_EXERCISE_
Transcribe every line of the material below without change, apart from dropping the pictures.

_DATA SUPPLIED_
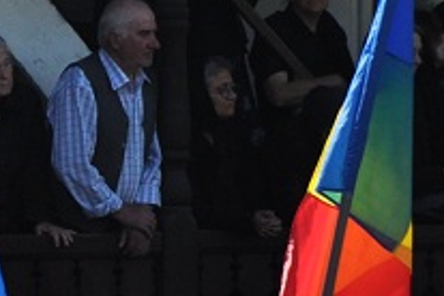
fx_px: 11258
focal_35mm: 913
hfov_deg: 2.3
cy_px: 121
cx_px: -116
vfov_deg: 1.5
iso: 320
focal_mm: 105
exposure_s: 1/1000
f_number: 5.6
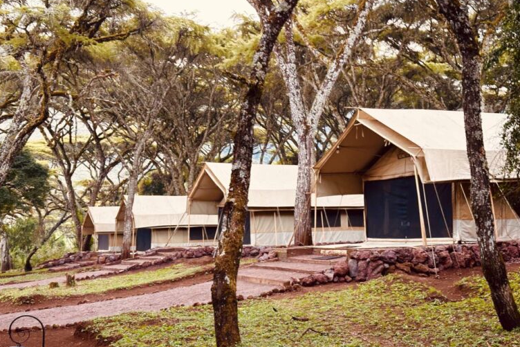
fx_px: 736
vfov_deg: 26.5
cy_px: 191
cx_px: 259
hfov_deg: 38.9
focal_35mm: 51
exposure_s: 1/60
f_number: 1.78
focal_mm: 6.86
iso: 200
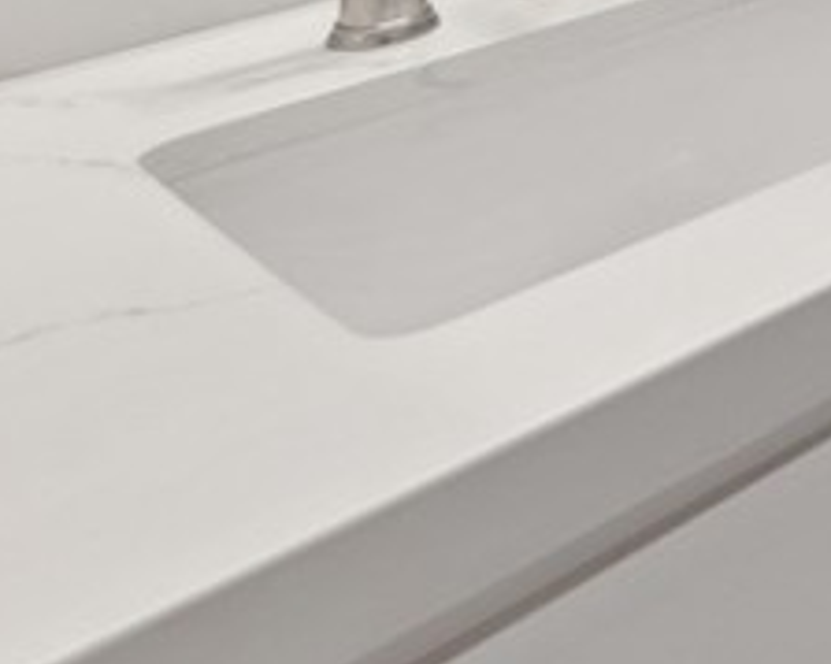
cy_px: -499
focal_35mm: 60
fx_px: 1475
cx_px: 1673
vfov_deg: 19.6
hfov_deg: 18.9
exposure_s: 1/20
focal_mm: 14
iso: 100
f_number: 10
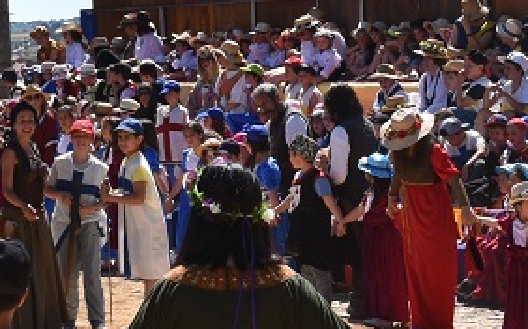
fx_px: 2618
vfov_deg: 7.2
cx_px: 45
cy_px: -36
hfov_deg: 11.4
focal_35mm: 182
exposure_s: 1/500
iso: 180
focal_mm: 24
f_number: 8
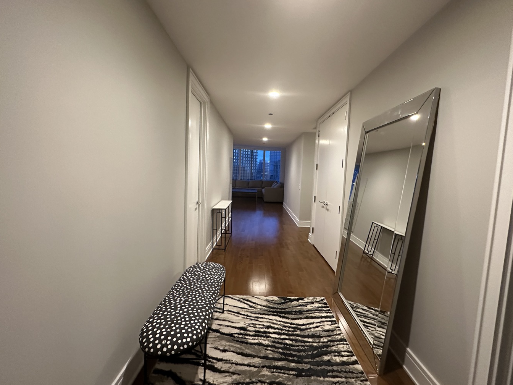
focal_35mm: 15
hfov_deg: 98.2
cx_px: 260
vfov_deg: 81.7
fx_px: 222
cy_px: 190
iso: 640
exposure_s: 1/60
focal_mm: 2.22
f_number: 2.2
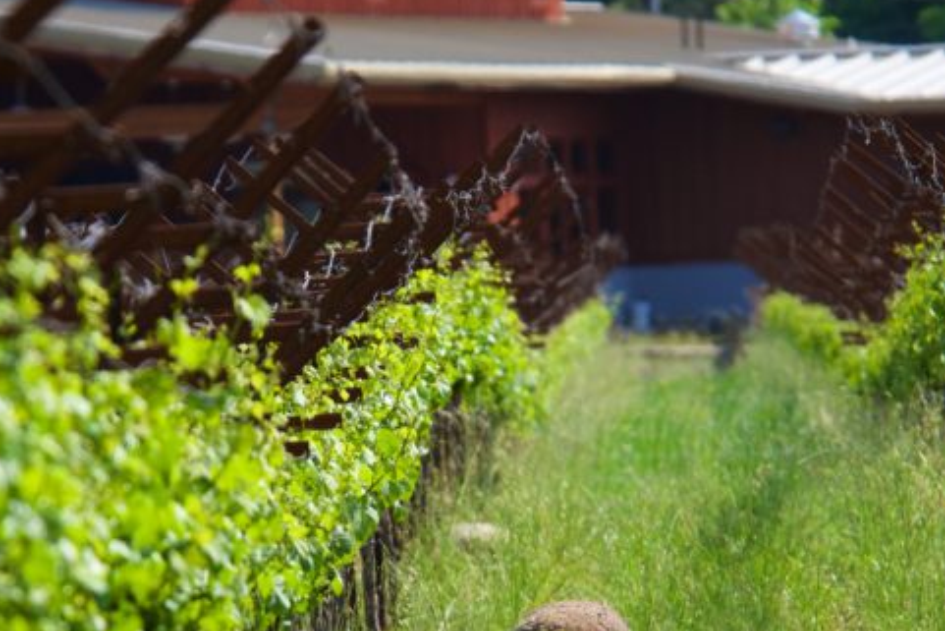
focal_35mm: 624
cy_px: 477
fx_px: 16384
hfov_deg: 3.3
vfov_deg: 2.2
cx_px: 456
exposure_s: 1/2000
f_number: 5.6
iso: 800
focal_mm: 250
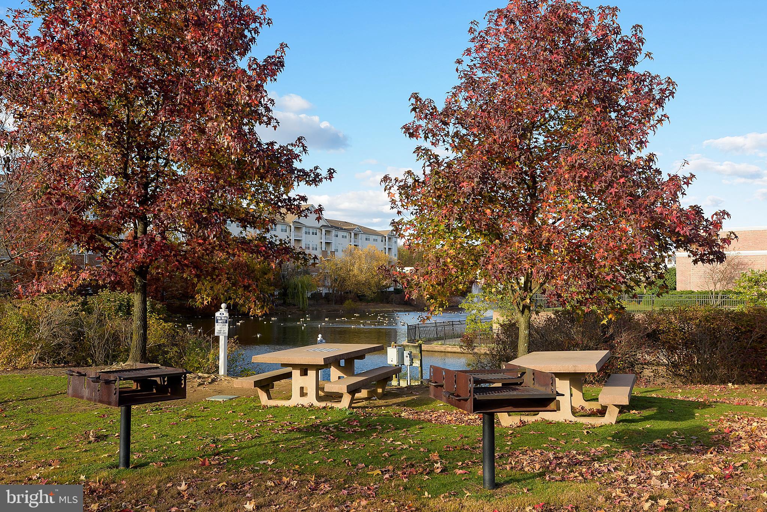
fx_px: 746
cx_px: 384
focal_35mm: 35
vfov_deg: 37.9
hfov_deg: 54.4
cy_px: 256
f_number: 11
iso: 800
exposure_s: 1/320
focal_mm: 35
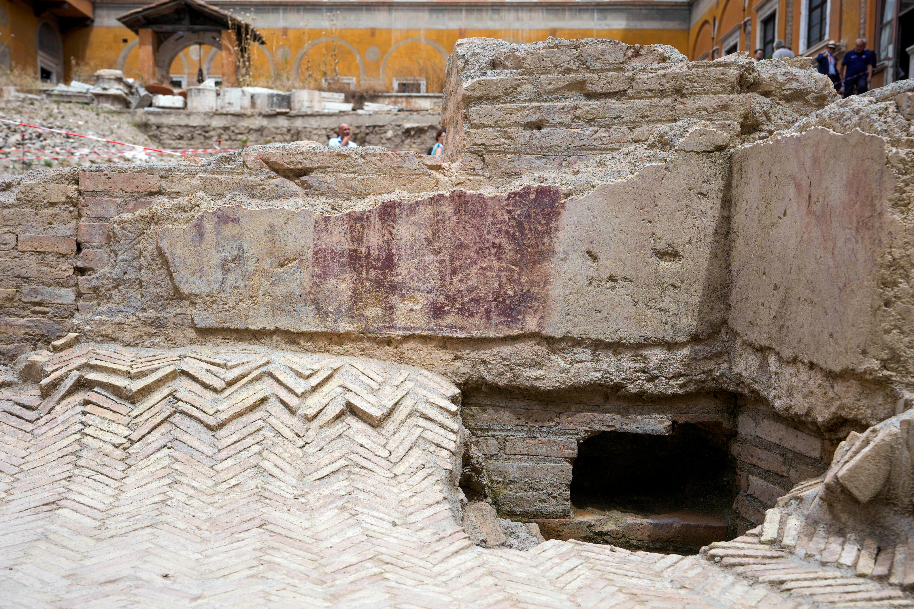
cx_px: 457
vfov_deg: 37.8
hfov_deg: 54.4
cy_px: 304
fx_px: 889
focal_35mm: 35
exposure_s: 1/320
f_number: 6.3
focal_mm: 35
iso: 160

_SOLUTION TO THE PROBLEM_
fx_px: 11258
focal_35mm: 913
hfov_deg: 2.3
cy_px: 121
cx_px: -116
vfov_deg: 1.5
iso: 320
focal_mm: 105
exposure_s: 1/1000
f_number: 5.6
fx_px: 736
vfov_deg: 26.5
cy_px: 191
cx_px: 259
hfov_deg: 38.9
focal_35mm: 51
exposure_s: 1/60
f_number: 1.78
focal_mm: 6.86
iso: 200
cy_px: -499
focal_35mm: 60
fx_px: 1475
cx_px: 1673
vfov_deg: 19.6
hfov_deg: 18.9
exposure_s: 1/20
focal_mm: 14
iso: 100
f_number: 10
fx_px: 2618
vfov_deg: 7.2
cx_px: 45
cy_px: -36
hfov_deg: 11.4
focal_35mm: 182
exposure_s: 1/500
iso: 180
focal_mm: 24
f_number: 8
focal_35mm: 15
hfov_deg: 98.2
cx_px: 260
vfov_deg: 81.7
fx_px: 222
cy_px: 190
iso: 640
exposure_s: 1/60
focal_mm: 2.22
f_number: 2.2
focal_35mm: 624
cy_px: 477
fx_px: 16384
hfov_deg: 3.3
vfov_deg: 2.2
cx_px: 456
exposure_s: 1/2000
f_number: 5.6
iso: 800
focal_mm: 250
fx_px: 746
cx_px: 384
focal_35mm: 35
vfov_deg: 37.9
hfov_deg: 54.4
cy_px: 256
f_number: 11
iso: 800
exposure_s: 1/320
focal_mm: 35
cx_px: 457
vfov_deg: 37.8
hfov_deg: 54.4
cy_px: 304
fx_px: 889
focal_35mm: 35
exposure_s: 1/320
f_number: 6.3
focal_mm: 35
iso: 160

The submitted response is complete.